The questions that followed focused on market potential and scaling strategy. Our answers emphasized:
- Cost advantage: $9.99 hardware cost vs. $50+ for competitive smart LED systems
- Platform potential: The ability to extend beyond LED strips to any IR-controlled devices
- Sustainability angle: Upgrading existing hardware rather than replacing it
The judges particularly appreciated our problem-first approach, addressing a real pain point with elegant technology rather than creating a solution looking for a problem.
🎥 Watch Our Full Winning Pitch
Here’s the full recording of our winning pitch at the Denison University Startup Competition:
Our Roadmap: From Campus to Market
We have a clear vision for taking Project Prism from a winning concept to a market-ready product:
Phase 1: Product Refinement (Next 3 Months)
- Software Stability Improvements: Enhancing WebSocket reconnection logic and implementing more robust error handling
- User Experience Optimization: Reducing latency further and adding more intuitive voice command patterns
- Mobile App Development: Creating native iOS and Android applications with enhanced features like scheduling and multi-device management
Phase 2: Market Validation (3-6 Months)
- Campus-Wide Trial: Expanding from our initial test group to 100+ users across multiple dormitories at Denison
- User Feedback Loops: Implementing analytics and structured feedback collection to guide feature prioritization
- Entering Larger Competitions: Participating in regional and national startup competitions to gain visibility and validation
Phase 3: Growth & Scaling (6-12 Months)
- Crowdfunding Campaign: Launching a Kickstarter or Indiegogo campaign to validate broader market interest and generate initial capital
- Manufacturing Partnerships: Securing reliable production capabilities for larger batch sizes (1,000+ units)
- Direct Sales Launch: Beginning with direct-to-consumer sales through our website and select campus bookstores
Future roadmap
Financial Projections: A Sustainable Model
Our financial model demonstrates strong potential for sustainable growth and profitability:
Revenue Streams
- Hardware: $9.99 per unit (with $5 production cost)
- Subscription Tiers:
- Free: $0/month (60% of users)
- Plus: $0.99/month (25% of users)
- Pro: $1.99/month (15% of users)
Operation Costs (Monthly per User)
- Free Tier: $0.02782
- Plus Tier: $0.0911
- Pro Tier: $0.1815
These operational costs include database fees, AI token charges, and serverless infrastructure costs, which may fluctuate as we optimize our architecture.

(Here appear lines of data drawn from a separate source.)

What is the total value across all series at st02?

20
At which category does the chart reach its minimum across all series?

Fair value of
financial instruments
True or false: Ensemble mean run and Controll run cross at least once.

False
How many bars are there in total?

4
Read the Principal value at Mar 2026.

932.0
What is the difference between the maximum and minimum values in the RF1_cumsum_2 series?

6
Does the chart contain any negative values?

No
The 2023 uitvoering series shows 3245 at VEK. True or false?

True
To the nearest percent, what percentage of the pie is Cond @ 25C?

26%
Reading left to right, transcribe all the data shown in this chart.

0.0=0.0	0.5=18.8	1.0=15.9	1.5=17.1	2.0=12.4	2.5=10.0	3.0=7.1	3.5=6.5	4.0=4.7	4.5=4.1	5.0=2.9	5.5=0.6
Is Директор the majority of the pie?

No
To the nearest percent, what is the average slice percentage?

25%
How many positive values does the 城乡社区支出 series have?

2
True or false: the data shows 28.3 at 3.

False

Projected Growth and Revenue
Starting with an initial user base of 2,000 and a projected monthly growth rate of 15%, our model shows:
Projected monthly revenue growth based on our current pricing and cost model
With a gross margin of 97.2% on our subscription services and a healthy margin on hardware sales, this model provides sufficient reinvestment capital for product development while delivering value to potential investors.
Our immediate focus is refining the hardware design for manufacturing, expanding device compatibility, and building that mobile app to complement the web interface.
Lessons Learned
This journey has taught me that:
- Start with pain, not technology: The most compelling innovations solve genuine frustrations
- Leverage existing infrastructure: Our serverless approach let us move quickly without reinventing wheels while still being cost-effective
- Build for extensibility: The architecture decisions that made LED control possible can extend to many other IR devices
Perhaps most importantly, I’ve learned that engineering isn’t just about technical elegance—it’s about creating solutions that resonate with real people.
I want to thank my team, especially our co-founder Joohyung’s effort, Taemin’s frontend knowledge, and our advisors who provided guidance, and everyone who believed in Project Prism. This is just the beginning!